Assignment 1: Reproduce a stretch of the article on The Invaders miniseries word for word, starting at "The Invaders (or" and ending after "aliens and UFOs.".
Assignment 2: From the article on The Invaders miniseries, translate this sentence into Spanish: "Wood begins to have visions about aliens and UFOs."

Excerpted text:
-=-=-=-=-

The Invaders (or The New Invaders) is a two-part television miniseries revival based on the 1967-68 original series The Invaders. Directed by Paul Shapiro, the miniseries was first aired in 1995. Scott Bakula starred as Nolan Wood, who discovers the alien conspiracy, and Roy Thinnes appears very briefly as David Vincent, now an old man handing the burden over to Wood.

Plot
Former Air Force officer Nolan Wood, an inmate in prison for manslaughter charges,  meets David Vincent (from the original TV series) while both are in prison. Vincent tells Nolan a fantastic story about the alien conspiracy to control the world. Wood begins to have visions about aliens and UFOs.

-=-=-=-=-

Given information:
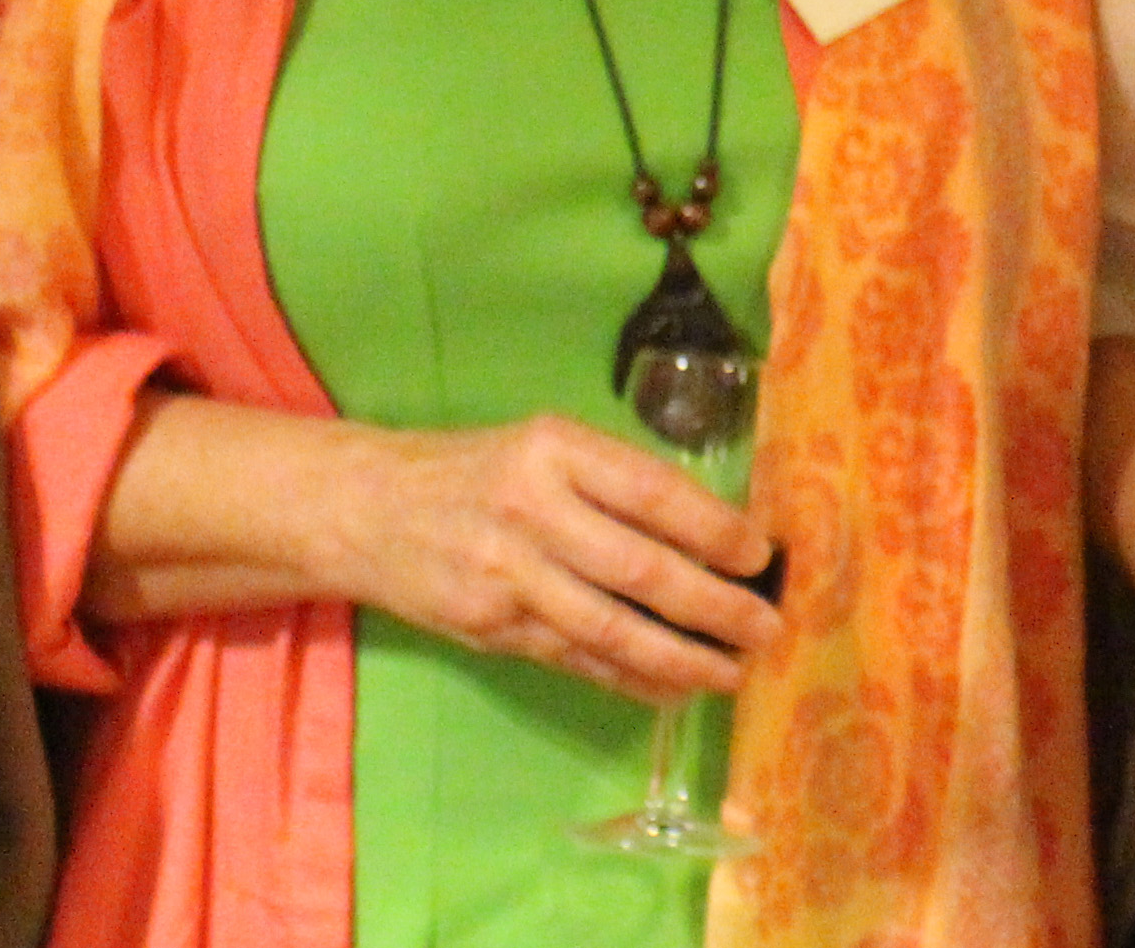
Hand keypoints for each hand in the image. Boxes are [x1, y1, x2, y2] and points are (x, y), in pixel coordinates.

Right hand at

-=-=-=-=-

Task answer 1:
The Invaders (or The New Invaders) is a two-part television miniseries revival based on the 1967-68 original series The Invaders. Directed by Paul Shapiro, the miniseries was first aired in 1995. Scott Bakula starred as Nolan Wood, who discovers the alien conspiracy, and Roy Thinnes appears very briefly as David Vincent, now an old man handing the burden over to Wood.

Plot
Former Air Force officer Nolan Wood, an inmate in prison for manslaughter charges,  meets David Vincent (from the original TV series) while both are in prison. Vincent tells Nolan a fantastic story about the alien conspiracy to control the world. Wood begins to have visions about aliens and UFOs.

Task answer 2: Wood empieza a tener visiones de extraterrestres y ovnis.